Service de chirurgie générale et endocrinienne, clinique chirurgicale Adultes-Est, hôpital Huriez, 1, rue M.-Polonowski, 59037 cedex, Lille, France.

出版信息

Ann Chir. 2003 Jun;128(5):289-92. doi: 10.1016/s0003-3944(03)00093-2.
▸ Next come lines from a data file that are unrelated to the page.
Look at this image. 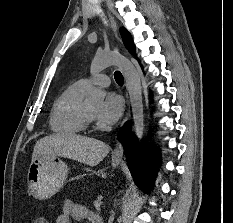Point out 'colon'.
Returning <instances> with one entry per match:
<instances>
[{
    "label": "colon",
    "instance_id": "colon-1",
    "mask_svg": "<svg viewBox=\"0 0 233 223\" xmlns=\"http://www.w3.org/2000/svg\"><path fill=\"white\" fill-rule=\"evenodd\" d=\"M36 223H45V221L43 219H37Z\"/></svg>",
    "mask_w": 233,
    "mask_h": 223
}]
</instances>
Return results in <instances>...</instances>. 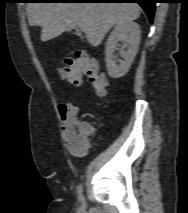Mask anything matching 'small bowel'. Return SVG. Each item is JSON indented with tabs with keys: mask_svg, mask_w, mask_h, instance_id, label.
<instances>
[{
	"mask_svg": "<svg viewBox=\"0 0 188 213\" xmlns=\"http://www.w3.org/2000/svg\"><path fill=\"white\" fill-rule=\"evenodd\" d=\"M58 112L64 125V135L69 151L76 156L83 157L89 148V137L94 131L91 122L78 118L79 109L68 104H60ZM78 137L80 145H74L73 138Z\"/></svg>",
	"mask_w": 188,
	"mask_h": 213,
	"instance_id": "obj_1",
	"label": "small bowel"
}]
</instances>
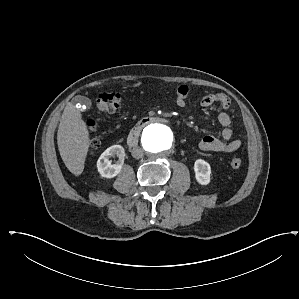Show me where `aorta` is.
Masks as SVG:
<instances>
[{
	"label": "aorta",
	"instance_id": "1",
	"mask_svg": "<svg viewBox=\"0 0 299 299\" xmlns=\"http://www.w3.org/2000/svg\"><path fill=\"white\" fill-rule=\"evenodd\" d=\"M142 146L149 156H158L173 146V132L164 124H150L142 134Z\"/></svg>",
	"mask_w": 299,
	"mask_h": 299
}]
</instances>
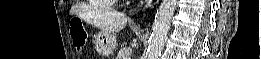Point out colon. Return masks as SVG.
<instances>
[{"label": "colon", "mask_w": 261, "mask_h": 59, "mask_svg": "<svg viewBox=\"0 0 261 59\" xmlns=\"http://www.w3.org/2000/svg\"><path fill=\"white\" fill-rule=\"evenodd\" d=\"M75 40H76L78 43H82V41H83V36H82L80 33H76V34H75Z\"/></svg>", "instance_id": "5ec220e1"}]
</instances>
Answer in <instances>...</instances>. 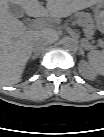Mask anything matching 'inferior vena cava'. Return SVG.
<instances>
[{
    "label": "inferior vena cava",
    "instance_id": "obj_1",
    "mask_svg": "<svg viewBox=\"0 0 104 137\" xmlns=\"http://www.w3.org/2000/svg\"><path fill=\"white\" fill-rule=\"evenodd\" d=\"M47 45H48V41H46L45 39H41L37 41L36 43H34V52L37 54L40 53L45 49Z\"/></svg>",
    "mask_w": 104,
    "mask_h": 137
}]
</instances>
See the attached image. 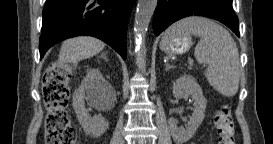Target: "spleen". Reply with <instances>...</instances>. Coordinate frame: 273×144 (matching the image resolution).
<instances>
[{
    "label": "spleen",
    "instance_id": "obj_1",
    "mask_svg": "<svg viewBox=\"0 0 273 144\" xmlns=\"http://www.w3.org/2000/svg\"><path fill=\"white\" fill-rule=\"evenodd\" d=\"M193 34L200 38L194 55L198 63L208 64L204 72L208 83L224 96L232 97L239 89L240 62L235 41L216 22L198 16L186 17L168 28L166 38Z\"/></svg>",
    "mask_w": 273,
    "mask_h": 144
}]
</instances>
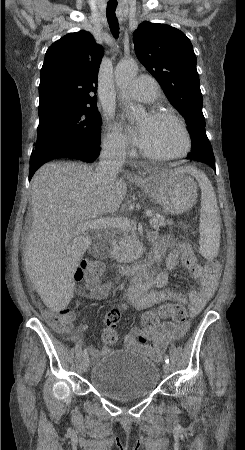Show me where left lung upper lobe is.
Returning <instances> with one entry per match:
<instances>
[{
	"label": "left lung upper lobe",
	"mask_w": 245,
	"mask_h": 450,
	"mask_svg": "<svg viewBox=\"0 0 245 450\" xmlns=\"http://www.w3.org/2000/svg\"><path fill=\"white\" fill-rule=\"evenodd\" d=\"M133 42L140 62L186 120L192 141L189 155L200 154L198 149L210 144L205 132L196 55L190 40L174 27L145 21L134 32Z\"/></svg>",
	"instance_id": "1"
}]
</instances>
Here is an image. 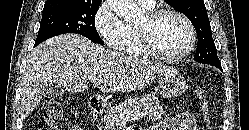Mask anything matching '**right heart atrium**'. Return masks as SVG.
<instances>
[{
  "label": "right heart atrium",
  "instance_id": "obj_1",
  "mask_svg": "<svg viewBox=\"0 0 249 130\" xmlns=\"http://www.w3.org/2000/svg\"><path fill=\"white\" fill-rule=\"evenodd\" d=\"M93 24L102 41L113 49H120L126 25L107 2H102L95 12Z\"/></svg>",
  "mask_w": 249,
  "mask_h": 130
}]
</instances>
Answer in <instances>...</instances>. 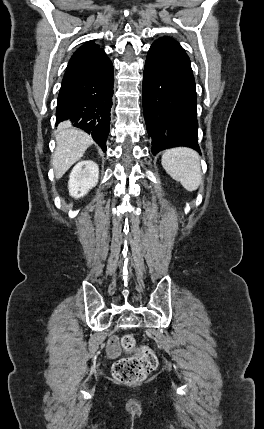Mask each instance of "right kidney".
Returning <instances> with one entry per match:
<instances>
[{
  "mask_svg": "<svg viewBox=\"0 0 264 429\" xmlns=\"http://www.w3.org/2000/svg\"><path fill=\"white\" fill-rule=\"evenodd\" d=\"M99 168L92 160L78 162L68 181L69 194L74 198L86 195L98 183Z\"/></svg>",
  "mask_w": 264,
  "mask_h": 429,
  "instance_id": "right-kidney-1",
  "label": "right kidney"
}]
</instances>
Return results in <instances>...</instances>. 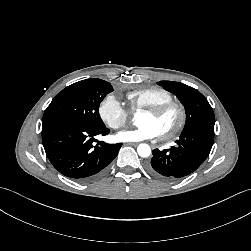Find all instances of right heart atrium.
Segmentation results:
<instances>
[{"label": "right heart atrium", "instance_id": "d8ad5b80", "mask_svg": "<svg viewBox=\"0 0 251 251\" xmlns=\"http://www.w3.org/2000/svg\"><path fill=\"white\" fill-rule=\"evenodd\" d=\"M98 113L101 120L112 129H119L127 123L129 111L123 106L120 100L110 94L100 103Z\"/></svg>", "mask_w": 251, "mask_h": 251}]
</instances>
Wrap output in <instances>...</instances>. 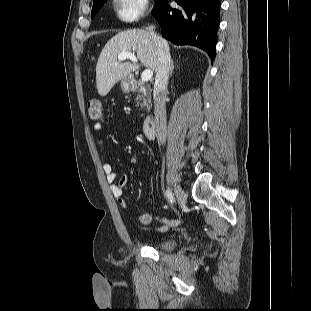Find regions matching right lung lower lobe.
Here are the masks:
<instances>
[{
    "label": "right lung lower lobe",
    "mask_w": 311,
    "mask_h": 311,
    "mask_svg": "<svg viewBox=\"0 0 311 311\" xmlns=\"http://www.w3.org/2000/svg\"><path fill=\"white\" fill-rule=\"evenodd\" d=\"M178 8L159 1L152 15L161 25L162 36L177 45H193L215 58L220 0H175Z\"/></svg>",
    "instance_id": "98d812e1"
}]
</instances>
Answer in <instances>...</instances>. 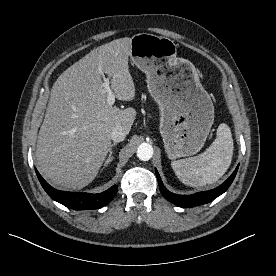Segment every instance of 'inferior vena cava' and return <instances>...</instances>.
I'll use <instances>...</instances> for the list:
<instances>
[{"label": "inferior vena cava", "instance_id": "602c4592", "mask_svg": "<svg viewBox=\"0 0 276 276\" xmlns=\"http://www.w3.org/2000/svg\"><path fill=\"white\" fill-rule=\"evenodd\" d=\"M127 133L122 126L115 127L111 132V139L114 142H121L125 139Z\"/></svg>", "mask_w": 276, "mask_h": 276}]
</instances>
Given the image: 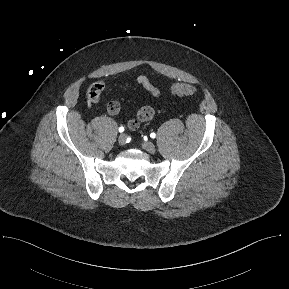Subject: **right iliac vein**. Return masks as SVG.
I'll return each mask as SVG.
<instances>
[{
	"instance_id": "right-iliac-vein-1",
	"label": "right iliac vein",
	"mask_w": 289,
	"mask_h": 289,
	"mask_svg": "<svg viewBox=\"0 0 289 289\" xmlns=\"http://www.w3.org/2000/svg\"><path fill=\"white\" fill-rule=\"evenodd\" d=\"M126 140H127V137L125 134H120L119 137H118V144L119 145H125L126 144Z\"/></svg>"
}]
</instances>
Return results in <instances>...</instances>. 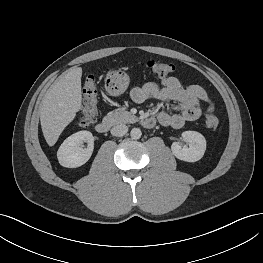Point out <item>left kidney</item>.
<instances>
[{
  "mask_svg": "<svg viewBox=\"0 0 263 263\" xmlns=\"http://www.w3.org/2000/svg\"><path fill=\"white\" fill-rule=\"evenodd\" d=\"M182 138L188 142V147H182L178 142H173L171 145L173 155L186 162H196L200 160L206 150L205 137L196 131H184Z\"/></svg>",
  "mask_w": 263,
  "mask_h": 263,
  "instance_id": "5707ae66",
  "label": "left kidney"
}]
</instances>
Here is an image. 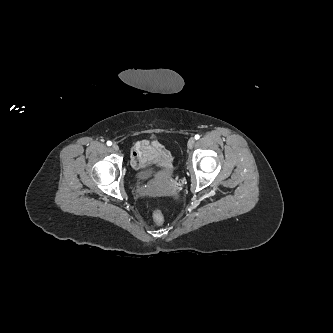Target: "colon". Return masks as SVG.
<instances>
[{"label":"colon","instance_id":"1","mask_svg":"<svg viewBox=\"0 0 333 333\" xmlns=\"http://www.w3.org/2000/svg\"><path fill=\"white\" fill-rule=\"evenodd\" d=\"M153 221L157 226H161L164 223V216L160 210H156L153 213Z\"/></svg>","mask_w":333,"mask_h":333}]
</instances>
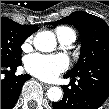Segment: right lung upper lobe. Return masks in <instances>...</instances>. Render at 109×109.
Masks as SVG:
<instances>
[{
	"label": "right lung upper lobe",
	"mask_w": 109,
	"mask_h": 109,
	"mask_svg": "<svg viewBox=\"0 0 109 109\" xmlns=\"http://www.w3.org/2000/svg\"><path fill=\"white\" fill-rule=\"evenodd\" d=\"M3 19H8V18L3 17ZM23 26L25 27V29L28 31V33L30 35L33 34L34 32H36L39 29V27L36 26V25H23Z\"/></svg>",
	"instance_id": "1"
}]
</instances>
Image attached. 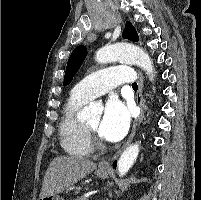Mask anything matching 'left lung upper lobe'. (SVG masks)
<instances>
[{
    "label": "left lung upper lobe",
    "instance_id": "left-lung-upper-lobe-1",
    "mask_svg": "<svg viewBox=\"0 0 201 200\" xmlns=\"http://www.w3.org/2000/svg\"><path fill=\"white\" fill-rule=\"evenodd\" d=\"M122 37L129 39L131 41H138L139 37L138 34L130 22H126L124 31L122 33ZM87 55V48L83 45L78 46L70 55V58L67 63L66 72L64 76V83L63 85H68L75 73L79 70L81 64L83 63L85 56Z\"/></svg>",
    "mask_w": 201,
    "mask_h": 200
}]
</instances>
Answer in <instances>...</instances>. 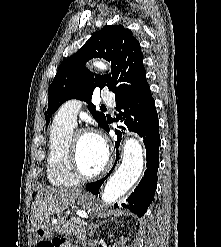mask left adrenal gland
I'll list each match as a JSON object with an SVG mask.
<instances>
[{"instance_id": "obj_1", "label": "left adrenal gland", "mask_w": 221, "mask_h": 247, "mask_svg": "<svg viewBox=\"0 0 221 247\" xmlns=\"http://www.w3.org/2000/svg\"><path fill=\"white\" fill-rule=\"evenodd\" d=\"M102 225V222L100 224H94L93 222H91L88 226V230L90 231L89 232V237H93L97 228L100 227Z\"/></svg>"}]
</instances>
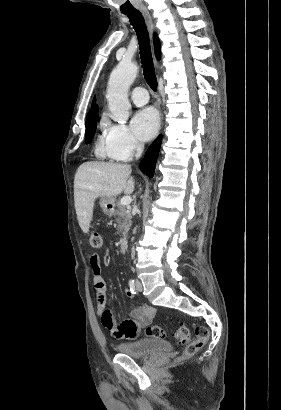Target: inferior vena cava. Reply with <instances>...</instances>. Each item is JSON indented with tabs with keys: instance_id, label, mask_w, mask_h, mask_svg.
Listing matches in <instances>:
<instances>
[{
	"instance_id": "1",
	"label": "inferior vena cava",
	"mask_w": 281,
	"mask_h": 410,
	"mask_svg": "<svg viewBox=\"0 0 281 410\" xmlns=\"http://www.w3.org/2000/svg\"><path fill=\"white\" fill-rule=\"evenodd\" d=\"M144 145L143 143H137V153L136 158H139L143 152Z\"/></svg>"
}]
</instances>
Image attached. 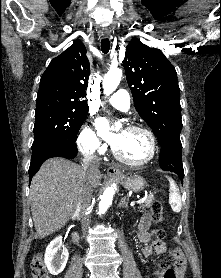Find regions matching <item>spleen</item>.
Here are the masks:
<instances>
[{
  "instance_id": "spleen-1",
  "label": "spleen",
  "mask_w": 221,
  "mask_h": 278,
  "mask_svg": "<svg viewBox=\"0 0 221 278\" xmlns=\"http://www.w3.org/2000/svg\"><path fill=\"white\" fill-rule=\"evenodd\" d=\"M170 184V193H169V203L172 210L175 213H179L181 211L182 203H181V196L177 184L172 178H168Z\"/></svg>"
}]
</instances>
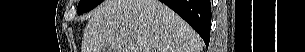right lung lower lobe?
Segmentation results:
<instances>
[{"instance_id":"obj_1","label":"right lung lower lobe","mask_w":305,"mask_h":52,"mask_svg":"<svg viewBox=\"0 0 305 52\" xmlns=\"http://www.w3.org/2000/svg\"><path fill=\"white\" fill-rule=\"evenodd\" d=\"M173 9L203 38L206 46L210 41V0H160Z\"/></svg>"}]
</instances>
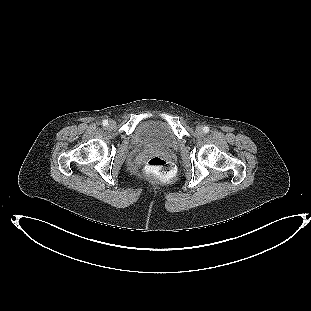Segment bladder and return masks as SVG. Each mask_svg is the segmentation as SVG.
Returning <instances> with one entry per match:
<instances>
[{"mask_svg": "<svg viewBox=\"0 0 311 311\" xmlns=\"http://www.w3.org/2000/svg\"><path fill=\"white\" fill-rule=\"evenodd\" d=\"M134 141L145 147L175 149L178 138L170 124L160 119L144 122L134 133Z\"/></svg>", "mask_w": 311, "mask_h": 311, "instance_id": "bladder-1", "label": "bladder"}]
</instances>
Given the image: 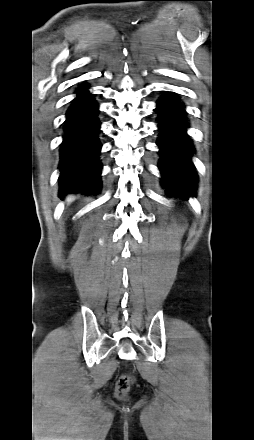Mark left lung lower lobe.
Masks as SVG:
<instances>
[{
  "label": "left lung lower lobe",
  "mask_w": 254,
  "mask_h": 440,
  "mask_svg": "<svg viewBox=\"0 0 254 440\" xmlns=\"http://www.w3.org/2000/svg\"><path fill=\"white\" fill-rule=\"evenodd\" d=\"M156 110L159 112L160 137L157 145L161 153L159 170L162 185L171 196L193 195L197 174L191 161L194 148L186 133L188 123L184 105L170 92L161 97Z\"/></svg>",
  "instance_id": "0a47b994"
}]
</instances>
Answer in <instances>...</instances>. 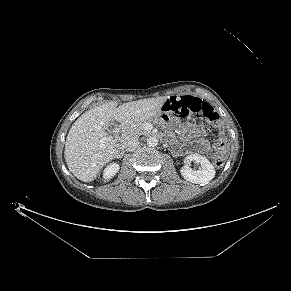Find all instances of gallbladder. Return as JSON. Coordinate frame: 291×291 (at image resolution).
Returning <instances> with one entry per match:
<instances>
[{
	"instance_id": "gallbladder-1",
	"label": "gallbladder",
	"mask_w": 291,
	"mask_h": 291,
	"mask_svg": "<svg viewBox=\"0 0 291 291\" xmlns=\"http://www.w3.org/2000/svg\"><path fill=\"white\" fill-rule=\"evenodd\" d=\"M116 128H117V124L114 122H110L108 134L114 136Z\"/></svg>"
}]
</instances>
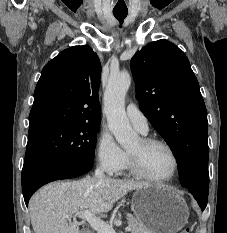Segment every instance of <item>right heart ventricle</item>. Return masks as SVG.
Returning <instances> with one entry per match:
<instances>
[{"instance_id": "e07e8e85", "label": "right heart ventricle", "mask_w": 227, "mask_h": 233, "mask_svg": "<svg viewBox=\"0 0 227 233\" xmlns=\"http://www.w3.org/2000/svg\"><path fill=\"white\" fill-rule=\"evenodd\" d=\"M130 169V165H129V160H128V155H127V159H126V164H125V167L124 169Z\"/></svg>"}]
</instances>
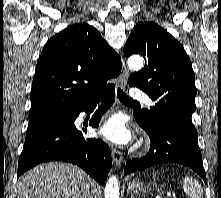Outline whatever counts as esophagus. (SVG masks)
Returning a JSON list of instances; mask_svg holds the SVG:
<instances>
[{"label": "esophagus", "instance_id": "obj_1", "mask_svg": "<svg viewBox=\"0 0 221 198\" xmlns=\"http://www.w3.org/2000/svg\"><path fill=\"white\" fill-rule=\"evenodd\" d=\"M128 77H129V71H128V69L125 66L124 59L122 58V74H121V77H120V86H121L122 89L126 88ZM112 158H113V162L117 166H120L121 163L123 162V155L116 148L112 149Z\"/></svg>", "mask_w": 221, "mask_h": 198}]
</instances>
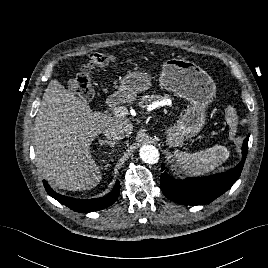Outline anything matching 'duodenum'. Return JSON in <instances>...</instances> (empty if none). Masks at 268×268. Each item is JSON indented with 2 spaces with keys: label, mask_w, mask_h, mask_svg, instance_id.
I'll return each mask as SVG.
<instances>
[{
  "label": "duodenum",
  "mask_w": 268,
  "mask_h": 268,
  "mask_svg": "<svg viewBox=\"0 0 268 268\" xmlns=\"http://www.w3.org/2000/svg\"><path fill=\"white\" fill-rule=\"evenodd\" d=\"M120 102V97L118 94H112L107 99V106L110 108L116 107Z\"/></svg>",
  "instance_id": "1"
}]
</instances>
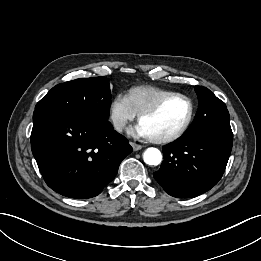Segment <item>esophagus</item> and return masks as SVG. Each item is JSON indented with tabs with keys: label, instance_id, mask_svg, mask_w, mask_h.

DOI:10.1016/s0003-3944(03)00093-2
PMID:12878063
Abstract

In the situation of persistent hypercalcaemia after cervicotomy for medullary carcinoma of the thyroid (CMT), the concerns are radically different depending on whether the initial operation has been adequate or not. If it has been inadequate, it is necessary to reoperate via cervicotomy and facilitate, in all cases, a total thyroidectomy and a bilateral and central neck dissection. If the cervicotomy has been adequate, it is necessary to have a high index of suspicion for a locoregional recurrence and systemic disease, but the indications for reintervention must be respected. The essential problem is the difficulty in staging residual or recurrent disease. In this situation all the imagery available should be utilised, including laparoscopy to rule out the possibility of miliary metastatic liver disease. There is no hope of cure in the setting of systemic disease, but it is necessary to recall that an extremely elevated calcitonin can be well tolerated and compatible with a survival for several decades. The overall prognosis lies not in the level of elevation of the tumoral marker but the extent of local invasion and systemic disease. There is no hope of cure when the calcitonin level is superior to 1000 pg/ml. There is also no chance of localising recurrent disease when the calcitonin level is inferior to 50 pg/ml. Therefore, one should only utilise the various available localisation techniques when the level of calcitonin is between 50 and 1000 pg/ml. A mediastinal dissection via sternotomy is only indicated in the absence of distal metastases and in the setting of nodal involvement just caudal to the initial cervicotomy, and only after a laparoscopy to exclude hepatic metastases. The future hopes lie with radio-immunoguided surgery in cases of local invasive disease and radiolabelled immunochemotherapy for systemic disease.

摘要

对于甲状腺髓样癌(CMT)行颈清扫术后持续高钙血症的情况,根据初次手术是否充分,关注点截然不同。如果初次手术不充分,有必要通过颈清扫再次手术,在所有情况下均需行全甲状腺切除术及双侧中央区颈淋巴结清扫。如果颈清扫手术充分,则必须高度怀疑局部区域复发和全身疾病,但再次干预的指征必须严格遵守。关键问题在于对残留或复发性疾病进行分期存在困难。在这种情况下,应利用所有可用的影像学检查,包括腹腔镜检查以排除粟粒性肝转移的可能性。对于全身疾病,治愈无望,但必须记住,降钙素水平极高时可能耐受性良好,且患者可存活数十年。总体预后并不取决于肿瘤标志物的升高水平,而是取决于局部侵犯和全身疾病的程度。当降钙素水平高于1000 pg/ml时,治愈无望。当降钙素水平低于50 pg/ml时,也无法定位复发性疾病。因此,仅当降钙素水平在50至1000 pg/ml之间时,才应使用各种可用的定位技术。仅在无远处转移且初次颈清扫术下方仅存在淋巴结受累的情况下,且仅在进行腹腔镜检查以排除肝转移后,才考虑通过胸骨正中切开术进行纵隔清扫。对于局部侵袭性疾病,未来的希望在于放射免疫导向手术;对于全身疾病,则在于放射性标记免疫化疗。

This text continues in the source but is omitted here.